WHAT TO WORK ON: Retype the data below verbatim; pictures do not belong in the copy.

INFORMATION PROVIDED:
• • •

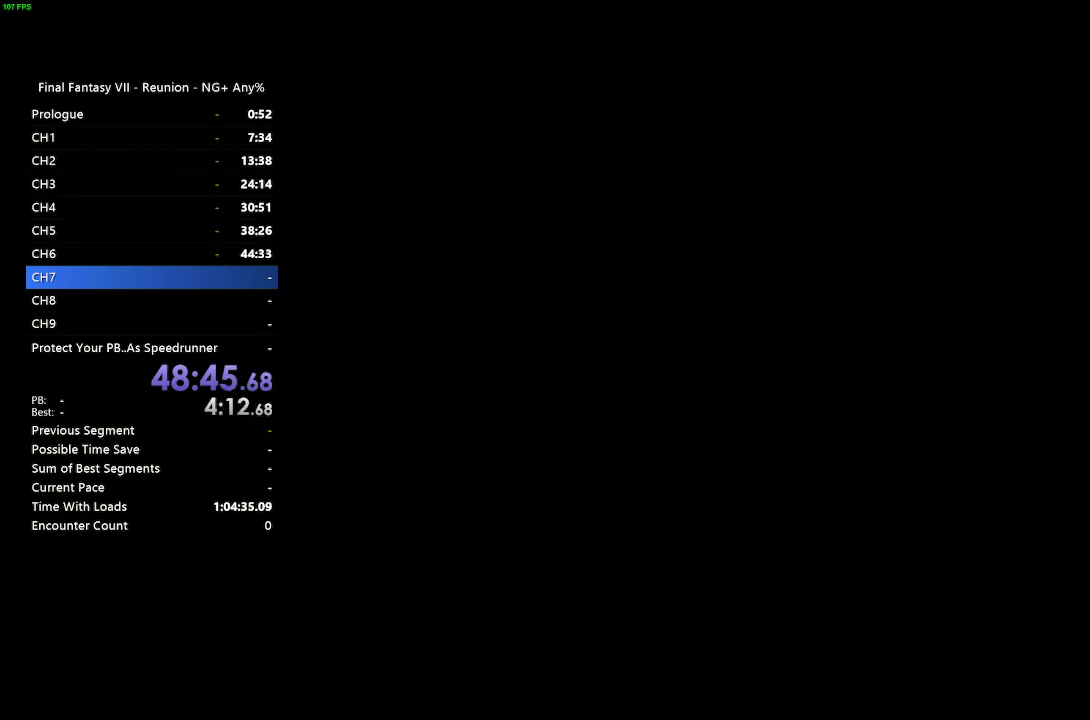
{"buttons": [], "left_stick": "center", "right_stick": "center", "events": []}
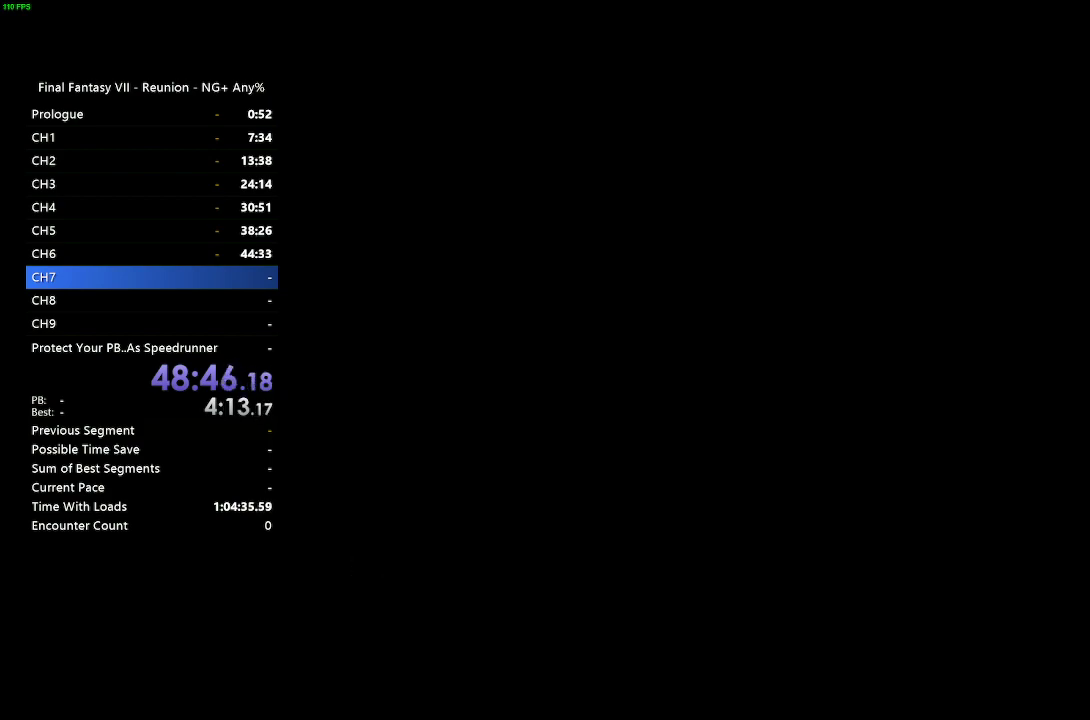
{"buttons": [], "left_stick": "center", "right_stick": "center", "events": []}
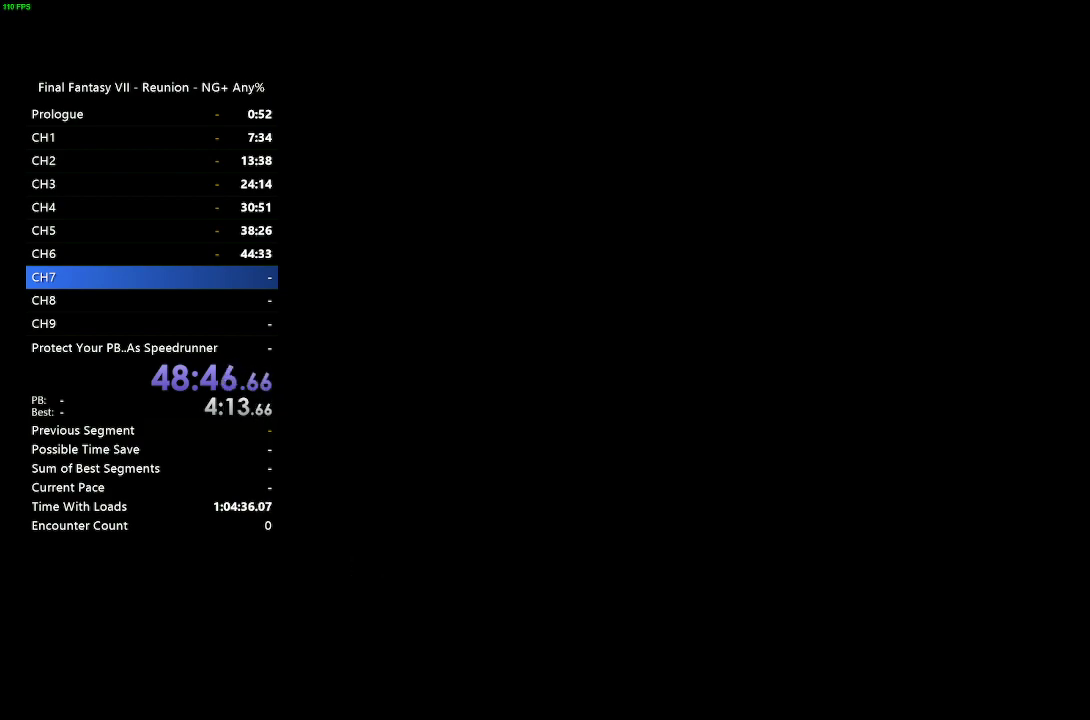
{"buttons": [], "left_stick": "center", "right_stick": "center", "events": []}
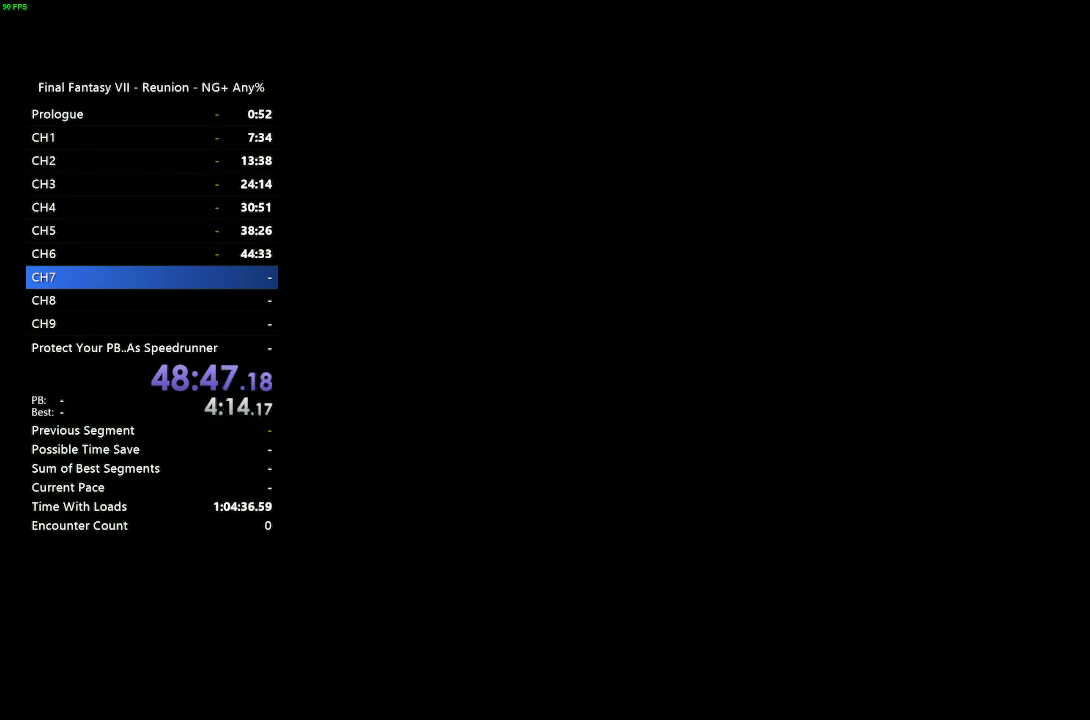
{"buttons": [], "left_stick": "center", "right_stick": "center", "events": []}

• • •

COMPLETED TASK:
{"buttons": [], "left_stick": "center", "right_stick": "center", "events": []}
{"buttons": [], "left_stick": "center", "right_stick": "center", "events": []}
{"buttons": [], "left_stick": "center", "right_stick": "center", "events": []}
{"buttons": [], "left_stick": "center", "right_stick": "center", "events": []}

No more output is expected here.